WHAT YOU HAVE TO DO: Write the entries below out again in full. Match every character.

SUPPLIED INFORMATION:
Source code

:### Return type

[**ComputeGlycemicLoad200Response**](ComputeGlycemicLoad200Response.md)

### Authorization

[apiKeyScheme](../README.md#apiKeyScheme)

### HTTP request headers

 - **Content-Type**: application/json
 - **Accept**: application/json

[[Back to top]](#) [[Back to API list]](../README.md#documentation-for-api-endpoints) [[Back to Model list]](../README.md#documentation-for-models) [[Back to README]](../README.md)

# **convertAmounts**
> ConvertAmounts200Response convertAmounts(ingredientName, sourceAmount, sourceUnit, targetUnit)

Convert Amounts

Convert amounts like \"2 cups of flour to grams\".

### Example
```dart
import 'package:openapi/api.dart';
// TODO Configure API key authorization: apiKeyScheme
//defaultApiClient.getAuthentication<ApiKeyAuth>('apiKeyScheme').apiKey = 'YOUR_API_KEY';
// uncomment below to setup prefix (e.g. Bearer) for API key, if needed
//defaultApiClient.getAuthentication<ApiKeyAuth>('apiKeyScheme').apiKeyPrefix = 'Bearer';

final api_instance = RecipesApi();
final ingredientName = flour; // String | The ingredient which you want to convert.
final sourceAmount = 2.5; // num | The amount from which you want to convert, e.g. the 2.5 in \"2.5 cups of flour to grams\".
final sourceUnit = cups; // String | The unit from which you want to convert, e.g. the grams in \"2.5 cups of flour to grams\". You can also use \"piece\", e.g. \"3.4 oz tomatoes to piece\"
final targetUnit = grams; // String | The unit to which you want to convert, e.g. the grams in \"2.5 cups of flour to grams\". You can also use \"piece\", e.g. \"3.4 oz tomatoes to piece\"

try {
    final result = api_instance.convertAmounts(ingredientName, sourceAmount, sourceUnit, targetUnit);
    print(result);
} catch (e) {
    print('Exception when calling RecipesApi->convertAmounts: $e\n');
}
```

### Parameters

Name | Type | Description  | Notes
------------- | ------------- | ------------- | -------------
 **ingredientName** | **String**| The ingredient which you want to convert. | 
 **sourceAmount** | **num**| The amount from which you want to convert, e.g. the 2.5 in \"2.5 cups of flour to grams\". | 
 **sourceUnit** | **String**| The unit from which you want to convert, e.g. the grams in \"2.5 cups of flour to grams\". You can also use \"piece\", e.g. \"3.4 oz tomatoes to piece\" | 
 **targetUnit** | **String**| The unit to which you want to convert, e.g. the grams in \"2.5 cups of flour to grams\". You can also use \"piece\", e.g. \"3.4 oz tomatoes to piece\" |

EXERCISE RESULT:
Source code

:### Return type

[**ComputeGlycemicLoad200Response**](ComputeGlycemicLoad200Response.md)

### Authorization

[apiKeyScheme](../README.md#apiKeyScheme)

### HTTP request headers

 - **Content-Type**: application/json
 - **Accept**: application/json

[[Back to top]](#) [[Back to API list]](../README.md#documentation-for-api-endpoints) [[Back to Model list]](../README.md#documentation-for-models) [[Back to README]](../README.md)

# **convertAmounts**
> ConvertAmounts200Response convertAmounts(ingredientName, sourceAmount, sourceUnit, targetUnit)

Convert Amounts

Convert amounts like \"2 cups of flour to grams\".

### Example
```dart
import 'package:openapi/api.dart';
// TODO Configure API key authorization: apiKeyScheme
//defaultApiClient.getAuthentication<ApiKeyAuth>('apiKeyScheme').apiKey = 'YOUR_API_KEY';
// uncomment below to setup prefix (e.g. Bearer) for API key, if needed
//defaultApiClient.getAuthentication<ApiKeyAuth>('apiKeyScheme').apiKeyPrefix = 'Bearer';

final api_instance = RecipesApi();
final ingredientName = flour; // String | The ingredient which you want to convert.
final sourceAmount = 2.5; // num | The amount from which you want to convert, e.g. the 2.5 in \"2.5 cups of flour to grams\".
final sourceUnit = cups; // String | The unit from which you want to convert, e.g. the grams in \"2.5 cups of flour to grams\". You can also use \"piece\", e.g. \"3.4 oz tomatoes to piece\"
final targetUnit = grams; // String | The unit to which you want to convert, e.g. the grams in \"2.5 cups of flour to grams\". You can also use \"piece\", e.g. \"3.4 oz tomatoes to piece\"

try {
    final result = api_instance.convertAmounts(ingredientName, sourceAmount, sourceUnit, targetUnit);
    print(result);
} catch (e) {
    print('Exception when calling RecipesApi->convertAmounts: $e\n');
}
```

### Parameters

Name | Type | Description  | Notes
------------- | ------------- | ------------- | -------------
 **ingredientName** | **String**| The ingredient which you want to convert. | 
 **sourceAmount** | **num**| The amount from which you want to convert, e.g. the 2.5 in \"2.5 cups of flour to grams\". | 
 **sourceUnit** | **String**| The unit from which you want to convert, e.g. the grams in \"2.5 cups of flour to grams\". You can also use \"piece\", e.g. \"3.4 oz tomatoes to piece\" | 
 **targetUnit** | **String**| The unit to which you want to convert, e.g. the grams in \"2.5 cups of flour to grams\". You can also use \"piece\", e.g. \"3.4 oz tomatoes to piece\" |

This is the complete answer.